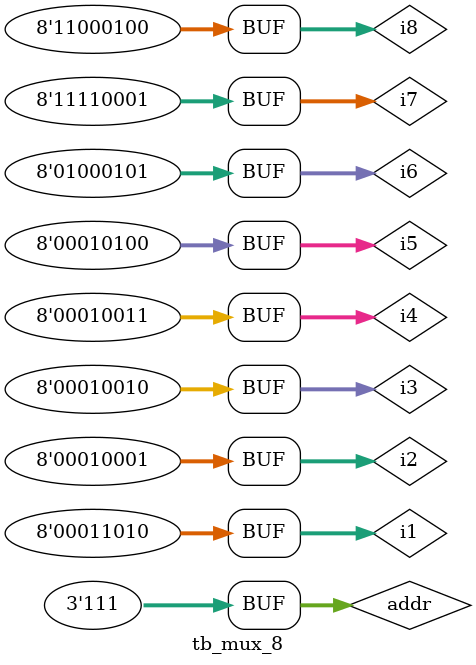
<source format=v>
`timescale 1ns / 1ps


module tb_mux_8();
wire [7:0] i1;
wire [7:0] i2;
wire [7:0] i3;
wire [7:0] i4;
wire [7:0] i5;
wire [7:0] i6;
wire [7:0] i7;
wire [7:0] i8;
reg [2:0] addr = 0;
wire [7:0] o1;
initial 
begin 
    #2; addr=3'b001;
    #2; addr=3'b010;
    #2; addr=3'b011;
    #2; addr=3'b100;
    #2; addr=3'b101;
    #2; addr=3'b110;
    #2; addr=3'b111;
end
assign i1 = 8'h1a;
assign i2 = 8'h11;
assign i3 = 8'h12;
assign i4 = 8'h13;
assign i5 = 8'h14;
assign i6 = 8'h45;
assign i7 = 8'hf1;
assign i8 = 8'hc4;
mux_8 tb_mux
(
    .x({i1,i2,i3,i4,i5,i6,i7,i8}),
    .a(addr),
    .y(o1)
);

endmodule

</source>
-----
**AIM OF THE TASK:** Leave the pictures out and reproduce all of the records exactly.

**EXERCISE RESPONSE:**
<source format=v>
`timescale 1ns / 1ps


module tb_mux_8();
wire [7:0] i1;
wire [7:0] i2;
wire [7:0] i3;
wire [7:0] i4;
wire [7:0] i5;
wire [7:0] i6;
wire [7:0] i7;
wire [7:0] i8;
reg [2:0] addr = 0;
wire [7:0] o1;
initial 
begin 
    #2; addr=3'b001;
    #2; addr=3'b010;
    #2; addr=3'b011;
    #2; addr=3'b100;
    #2; addr=3'b101;
    #2; addr=3'b110;
    #2; addr=3'b111;
end
assign i1 = 8'h1a;
assign i2 = 8'h11;
assign i3 = 8'h12;
assign i4 = 8'h13;
assign i5 = 8'h14;
assign i6 = 8'h45;
assign i7 = 8'hf1;
assign i8 = 8'hc4;
mux_8 tb_mux
(
    .x({i1,i2,i3,i4,i5,i6,i7,i8}),
    .a(addr),
    .y(o1)
);

endmodule

</source>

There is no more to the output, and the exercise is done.